- Text for analysis -
▬▬▬

[comp.windows.news] Is NeWS UseABLE?

dmg@ssc-vax.UUCP (David Geary) (08/02/88)

    I will soon be writing a graphical interface to Unix for Sun
workstations.  Recently I received NeWS, and have been playing with
it for about a week or so.

    I'm trying to figure out whether or not NeWS is mature enough to
for such a project. 

    I'd like to know what bugs you have found with NeWS, and what
you like/dislike about it.  Here's a summary of my impressions so
far:

Pros:

1)  The postscript language, along with the object-oriented features
in NeWS give a very powerful development tool for implementing user
interfaces.

2)  NeWS code, since it runs via an interpreter appears to be *easy*
to debug.

▬▬▬

- Recorded data -
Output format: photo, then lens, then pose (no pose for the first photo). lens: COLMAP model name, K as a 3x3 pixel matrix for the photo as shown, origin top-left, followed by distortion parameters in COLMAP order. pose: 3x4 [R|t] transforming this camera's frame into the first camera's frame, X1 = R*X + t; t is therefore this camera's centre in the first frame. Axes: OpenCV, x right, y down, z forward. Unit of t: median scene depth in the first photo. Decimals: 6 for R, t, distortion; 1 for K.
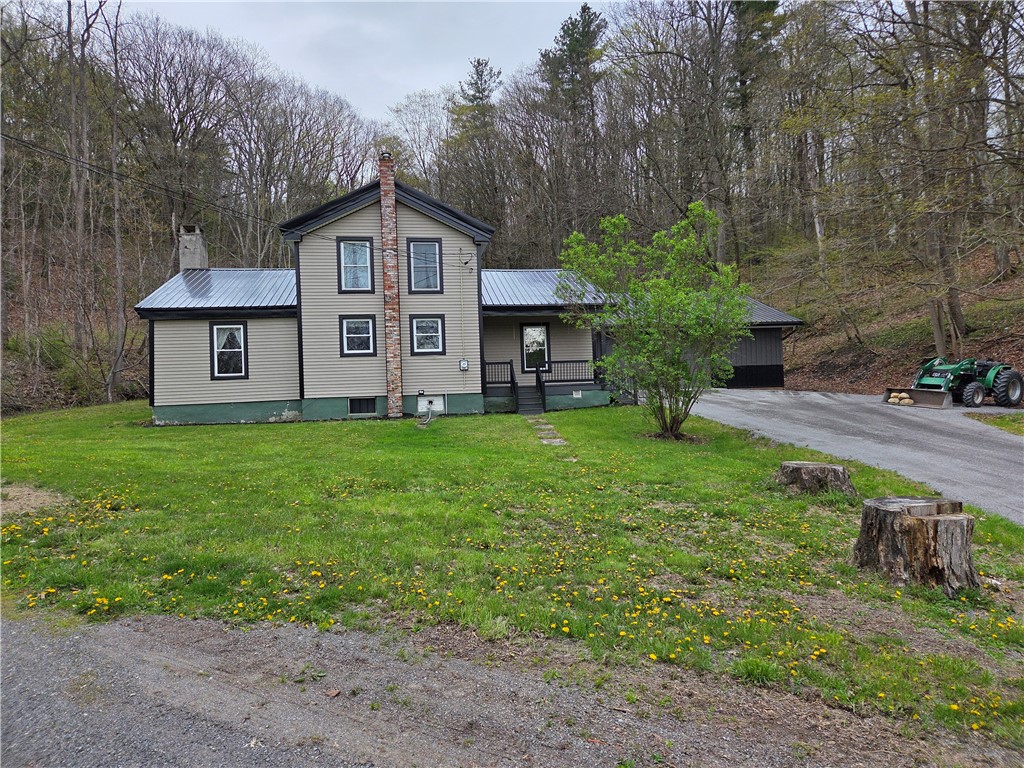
lens RADIAL K [[683.4, 0, 512.2], [0, 683.4, 382.3], [0, 0, 1]] dist [0.071332, -0.059179]
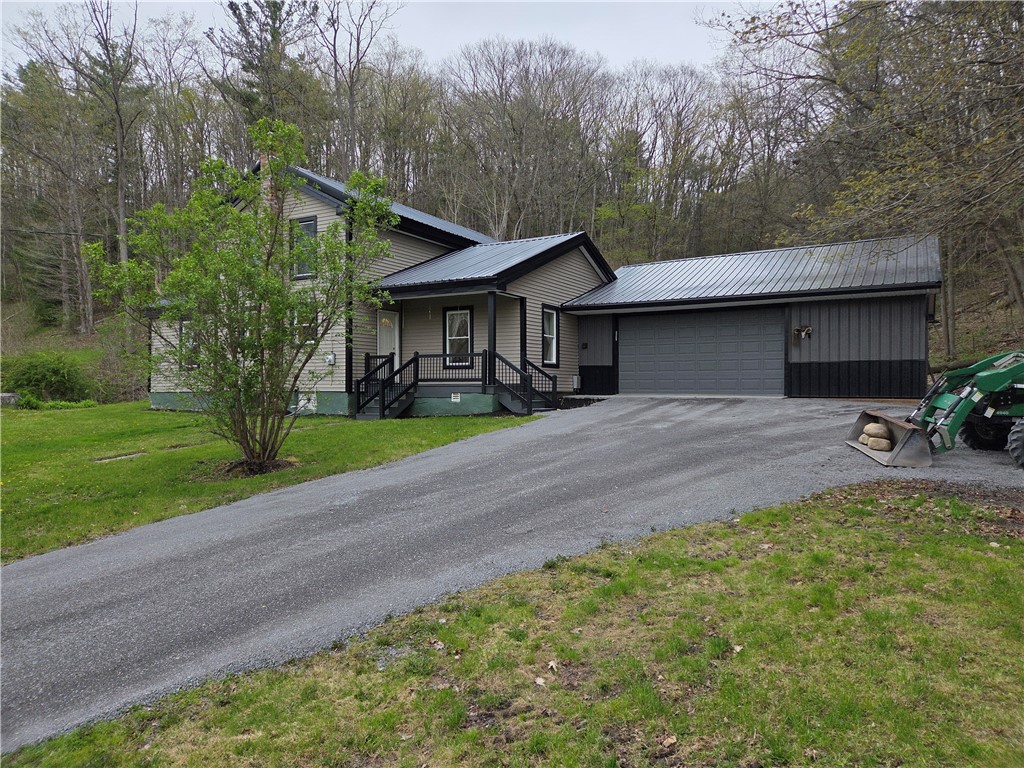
lens RADIAL K [[683.4, 0, 519.2], [0, 683.4, 382.4], [0, 0, 1]] dist [0.071332, -0.059179]
pose [[0.786761, 0.029871, -0.616535, 0.655809], [-0.016866, 0.999496, 0.026903, -0.022655], [0.617028, -0.010768, 0.786868, 0.454896]]
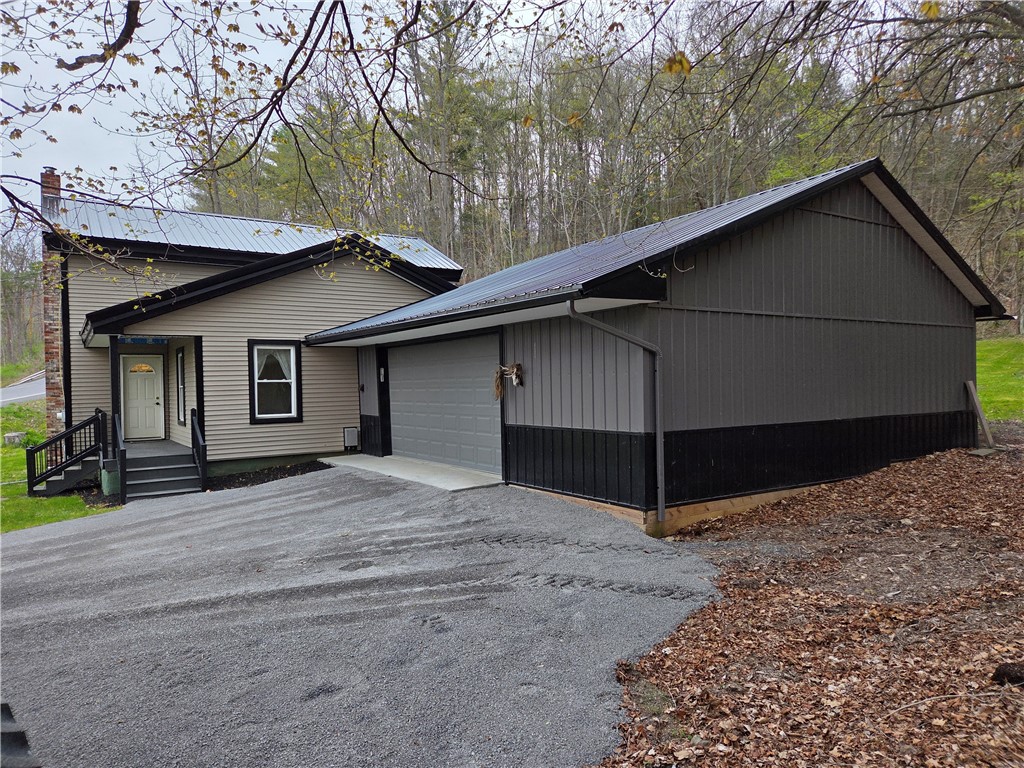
lens RADIAL K [[683.4, 0, 504.5], [0, 683.4, 382.3], [0, 0, 1]] dist [0.071332, -0.059179]
pose [[0.405571, 0.022769, -0.913780, 0.842502], [0.022349, 0.999144, 0.034816, -0.077884], [0.913790, -0.034542, 0.404715, 1.121726]]
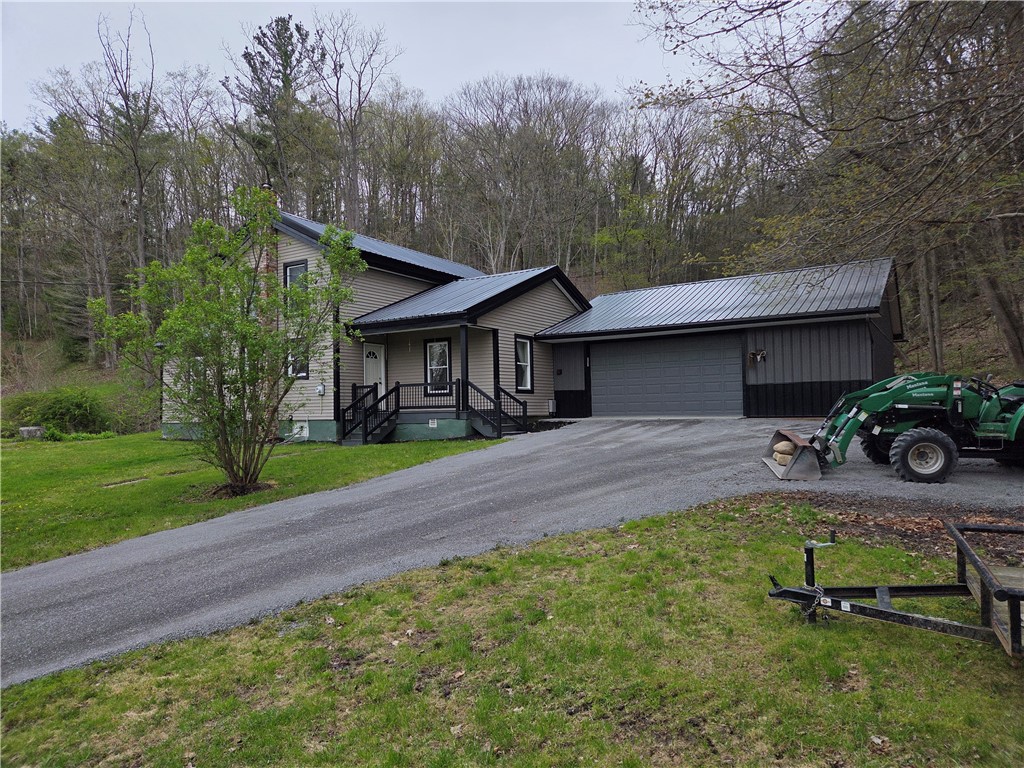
lens RADIAL K [[683.4, 0, 504.2], [0, 683.4, 381.4], [0, 0, 1]] dist [0.071332, -0.059179]
pose [[0.757618, -0.007526, -0.652655, 0.738176], [0.003897, 0.999968, -0.007007, -0.028794], [0.652686, 0.002765, 0.757623, 0.442272]]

▬▬▬

- Things to do -
[a] Summarize the NeWS post above in two sentences.
[b] Please repeat the part of the NeWS post between "I'm trying to" and "interfaces.", inclusive.

- Responses by task -
[a] The writer will soon build a graphical interface to Unix for Sun workstations, has been trying out NeWS for about a week, and wants to hear what bugs others have found in it and what they like or dislike about it. Among the pros listed so far, PostScript together with the object-oriented features of NeWS makes a very powerful tool for building user interfaces, and NeWS code appears easy to debug because it runs through an interpreter.

[b]
I'm trying to figure out whether or not NeWS is mature enough to
for such a project. 

    I'd like to know what bugs you have found with NeWS, and what
you like/dislike about it.  Here's a summary of my impressions so
far:

Pros:

1)  The postscript language, along with the object-oriented features
in NeWS give a very powerful development tool for implementing user
interfaces.